感覚的な表現をすれば,「身を削って」出てきた薄皮を回収され,上ではそれを「印紙として書類に貼り付けるため」に用いている。逆説的だが「身を削っても何も出ない方がかえって,他人に売買される心配はないし,身を削った本人(のa−bの時間)が評価される」状況なのだとしたら残念だ。

どうしてこうなっちゃうんだろう

何かの列に並ぶとき,人々は平等に時間を待つ。これを社会の非効率性だと考えたことは誰にでもあるはずで*7,しかしこの非効率性を無条件に改善する方法がないことも社会で学んだとおりだ。「列に並ぶ」みたいなのは低レイヤー*8での(「社会の仕組み」の)実装方法であって,人々が匿名でなかったり他人でなくなったときはその人間関係を用いてより効率的な実装ができる。例えば,予約して時間を決めたり,「前回に貰ったから今回は譲るよ」みたいにできたりする。

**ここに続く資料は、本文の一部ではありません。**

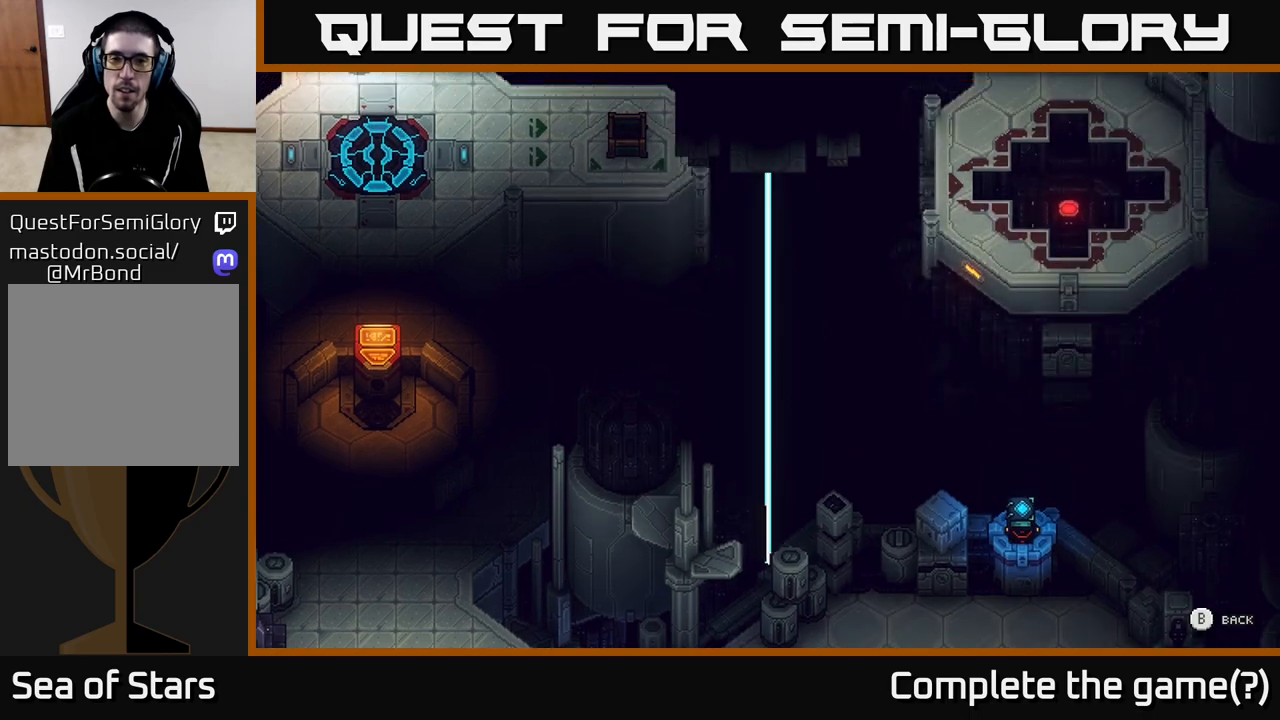
{"buttons": [], "left_stick": "up", "right_stick": "center", "events": []}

そして,システムの設計者は,存在することになっているレイヤーでの実装ではなく,信じているレイヤーでの実装をする。例えば,学校で通常の配布物回収物は列ごとに配られたり集められたりしていても,試験の時だけは答案を直接集めていたのではないか。

さて,上で議論したスクリーンショットの件は「労働者の代替可能性」の問題だろう。ただし,安い給料で買い叩かれることではない。代替可能であるがゆえに使い捨て可能な形でしか信用を売れず,そのことは社会の非効率を(ゲーム理論的に)必然とする。

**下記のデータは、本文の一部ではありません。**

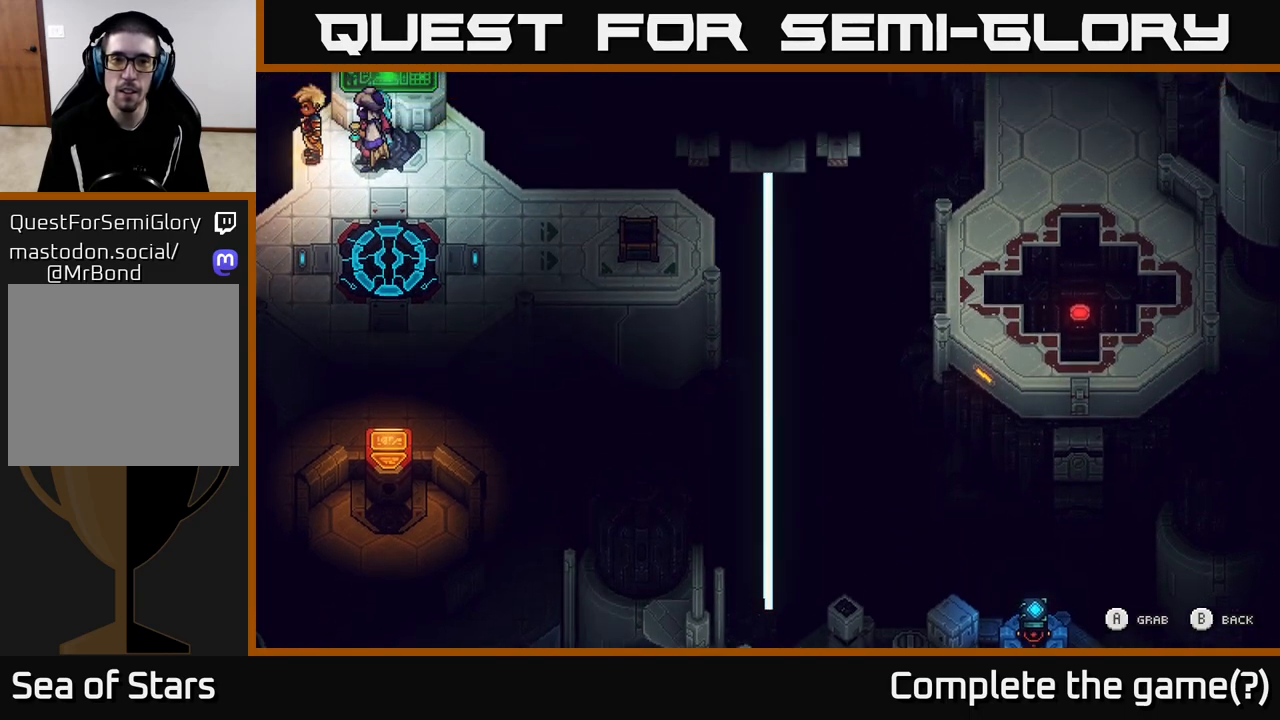
{"buttons": [], "left_stick": "up", "right_stick": "center", "events": []}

「いかなる人間も尊厳のある存在だ」という仮定をおいてさえ,その仮定は高レイヤーで通用する話であって,低レイヤーで可能な操作では人間は分割可能な財と区別がつかない。「魂」と「肉」という用語をこれを表すために濫用すると,高レイヤーで扱うと「魂を(肉と共に)捧げる」ことができるが,低レイヤーでは「肉を分割して売る」ことになり,このとき「肉に沿って削られた魂はどこかへ消える」。予定と少し異なる結論が出た気がしたが,そういえば,「魂を売る」という慣用句で,実際に組織*9が買っているのは「肉」(とその制御権だけとしての「魂」*10)に思われるので何も問題がなかった。

*1:就職活動において履歴書を手書きさせられる問題が有名だが,そのような体験がほとんどないせいで私が説得力ある主張をできるとは思えなかった。

*2:もともとは今年(2014年)の8月に途中まで書いていた内容。最近にもネタにされる(D: 高橋くんの苦悩 - AtCoder Beginner Contest 015 | AtCoder)など公開する機運が高まってきた。

*3:プログラムのテストに割く人力を適切に減らす(ことができる)話はここでは繰り返さない。

*4:「無謬性」って言うんだっけ。

*5:誘因,インセンティブ

*6:雇用主は「正しく仕事をするために捧げられたa−bの時間」の基準となるbを計算する必要すらない。

*7:「まだ開店まで時間があるのに,なんでこの人たちは寒さに耐えているの?」というナイーブな考えを「非効率」という言葉にすることは求めていない。

*8:「低レベル」と書くと誤解を生む気がした。

*9:悪魔が魂を買う場合は知らない。

*10:すなわち元々の信念は捨てられる。